Ontario’s family law provides a statutory regime or framework for the orderly division of family property between married spouses. These rules do not apply to common law spouses. The date of marriage and the date of separation are the starting and end points for determining the value of family property. Each of you calculates your net family property by adding the value of all of your property on the date of separation (the valuation day ~ V-Day), subtracting the amount of your debts on V-Day, subtracting the value of property you owned prior to the marriage as at the date of marriage and excluding the value of gifts or inheritances which exist on V-day. The result is your “net family property” (NFP).
Family property means real estate, bank accounts, R.R.S.P.’s, stocks, bonds, businesses, pensions, automobiles, motorcycles, household contents, art, jewelry, furniture, etcetera. The value of gifts and inheritances are excluded. The value of the property owned on V-Day but acquired prior to marriage, other than a matrimonial home, may also be deducted. The onus of providing the value of the asset rests on its owner.
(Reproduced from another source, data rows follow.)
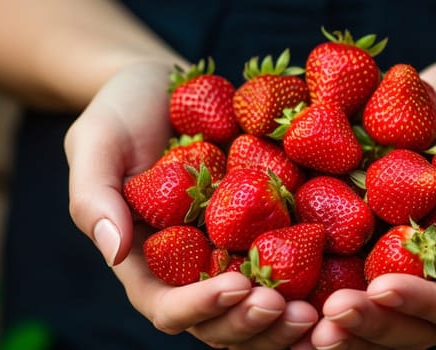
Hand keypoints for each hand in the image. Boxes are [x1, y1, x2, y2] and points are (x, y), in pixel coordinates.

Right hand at [64, 62, 317, 348]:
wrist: (162, 86)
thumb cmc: (119, 113)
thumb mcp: (94, 145)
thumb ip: (94, 199)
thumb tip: (114, 251)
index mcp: (146, 262)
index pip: (169, 307)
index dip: (202, 308)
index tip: (239, 286)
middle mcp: (191, 271)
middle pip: (221, 325)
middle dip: (255, 326)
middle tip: (295, 312)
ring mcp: (229, 256)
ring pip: (257, 314)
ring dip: (287, 324)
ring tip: (320, 313)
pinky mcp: (265, 235)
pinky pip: (290, 273)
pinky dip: (313, 291)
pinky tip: (342, 289)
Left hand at [310, 57, 435, 347]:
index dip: (422, 305)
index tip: (384, 288)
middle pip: (406, 325)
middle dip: (368, 326)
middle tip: (329, 316)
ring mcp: (397, 262)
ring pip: (366, 312)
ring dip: (333, 321)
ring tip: (295, 315)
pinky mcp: (363, 239)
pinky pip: (333, 268)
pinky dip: (306, 282)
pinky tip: (270, 277)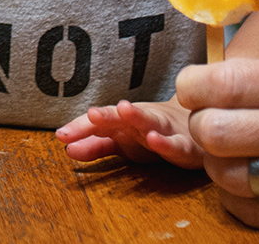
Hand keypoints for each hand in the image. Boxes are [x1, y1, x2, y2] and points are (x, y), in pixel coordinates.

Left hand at [58, 97, 199, 167]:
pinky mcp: (185, 146)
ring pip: (149, 122)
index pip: (98, 123)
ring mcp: (163, 131)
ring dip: (137, 115)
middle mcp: (140, 122)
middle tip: (90, 113)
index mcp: (123, 122)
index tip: (61, 135)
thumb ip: (95, 146)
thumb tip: (67, 149)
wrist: (197, 124)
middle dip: (106, 115)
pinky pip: (175, 146)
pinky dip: (166, 142)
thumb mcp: (122, 143)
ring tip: (123, 110)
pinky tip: (156, 139)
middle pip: (120, 117)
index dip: (80, 128)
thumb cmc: (153, 134)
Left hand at [177, 54, 258, 232]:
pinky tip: (247, 184)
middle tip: (210, 122)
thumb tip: (219, 79)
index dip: (192, 87)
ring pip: (231, 176)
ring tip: (229, 153)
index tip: (192, 89)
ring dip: (218, 165)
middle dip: (201, 126)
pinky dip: (240, 199)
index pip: (223, 84)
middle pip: (215, 132)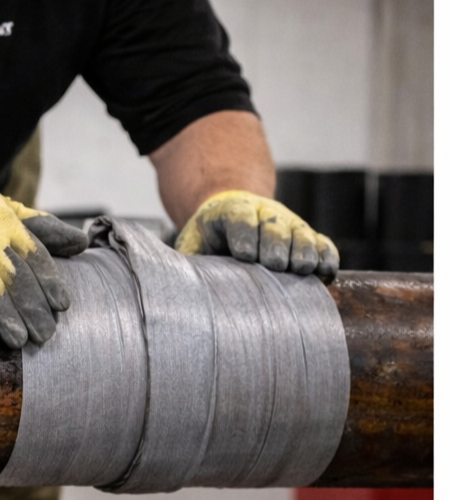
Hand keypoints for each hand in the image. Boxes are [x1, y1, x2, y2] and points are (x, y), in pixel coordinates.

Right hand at [0, 169, 87, 347]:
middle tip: (45, 335)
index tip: (61, 306)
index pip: (35, 255)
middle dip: (33, 308)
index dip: (50, 282)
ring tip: (19, 341)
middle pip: (16, 277)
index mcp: (5, 221)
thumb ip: (42, 228)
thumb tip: (82, 242)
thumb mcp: (3, 209)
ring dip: (7, 318)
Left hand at [175, 189, 338, 278]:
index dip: (243, 233)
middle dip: (275, 244)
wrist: (231, 217)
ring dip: (303, 250)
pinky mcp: (304, 236)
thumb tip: (173, 286)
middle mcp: (262, 214)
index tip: (244, 255)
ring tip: (302, 269)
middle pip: (273, 225)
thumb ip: (185, 262)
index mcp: (229, 213)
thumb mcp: (191, 247)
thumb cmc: (208, 242)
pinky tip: (326, 271)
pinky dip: (326, 255)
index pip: (238, 218)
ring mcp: (286, 224)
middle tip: (275, 264)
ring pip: (300, 233)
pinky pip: (321, 243)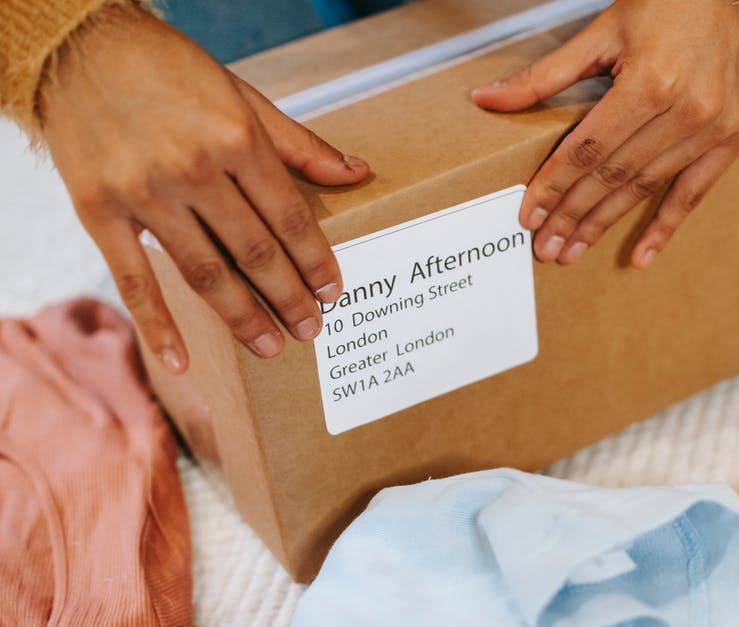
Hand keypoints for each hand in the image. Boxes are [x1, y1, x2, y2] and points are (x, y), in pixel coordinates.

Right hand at [39, 5, 369, 374]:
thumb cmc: (171, 69)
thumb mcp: (244, 95)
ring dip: (243, 316)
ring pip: (205, 273)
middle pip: (254, 252)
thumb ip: (300, 143)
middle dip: (289, 296)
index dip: (316, 260)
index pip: (290, 216)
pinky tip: (182, 363)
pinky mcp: (99, 211)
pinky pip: (134, 280)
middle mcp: (193, 168)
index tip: (334, 291)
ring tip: (272, 345)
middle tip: (312, 329)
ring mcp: (143, 193)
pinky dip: (158, 327)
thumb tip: (358, 173)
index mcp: (236, 137)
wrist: (78, 48)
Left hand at [471, 0, 738, 267]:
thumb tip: (487, 100)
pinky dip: (666, 227)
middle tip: (547, 247)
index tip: (529, 216)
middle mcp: (686, 111)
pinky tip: (640, 256)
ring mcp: (714, 128)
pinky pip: (694, 193)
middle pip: (614, 176)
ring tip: (574, 250)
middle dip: (574, 215)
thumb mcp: (602, 32)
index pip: (587, 150)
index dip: (554, 186)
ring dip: (606, 223)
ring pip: (647, 188)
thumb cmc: (668, 2)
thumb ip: (546, 75)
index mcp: (649, 83)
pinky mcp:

Your Net Family Property is compared to your spouse’s NFP and whoever has the greater NFP, pays one half of the difference to the other, to “equalize” the value of each party’s NFP as a result of the separation. The equalization payment can be made in cash or by transferring assets like R.R.S.P.’s or other property. The division of the value of your property in this way whether by Court Order or by agreement will be final.
Please Note: This information is not intended to contain advice specific to your situation. There are no cookie cutter solutions. After all, you are reading this information on the internet. Your situation is special and unique and you must be guided by specific individual advice from your Lawyer, Certified Financial Planner or Accountant.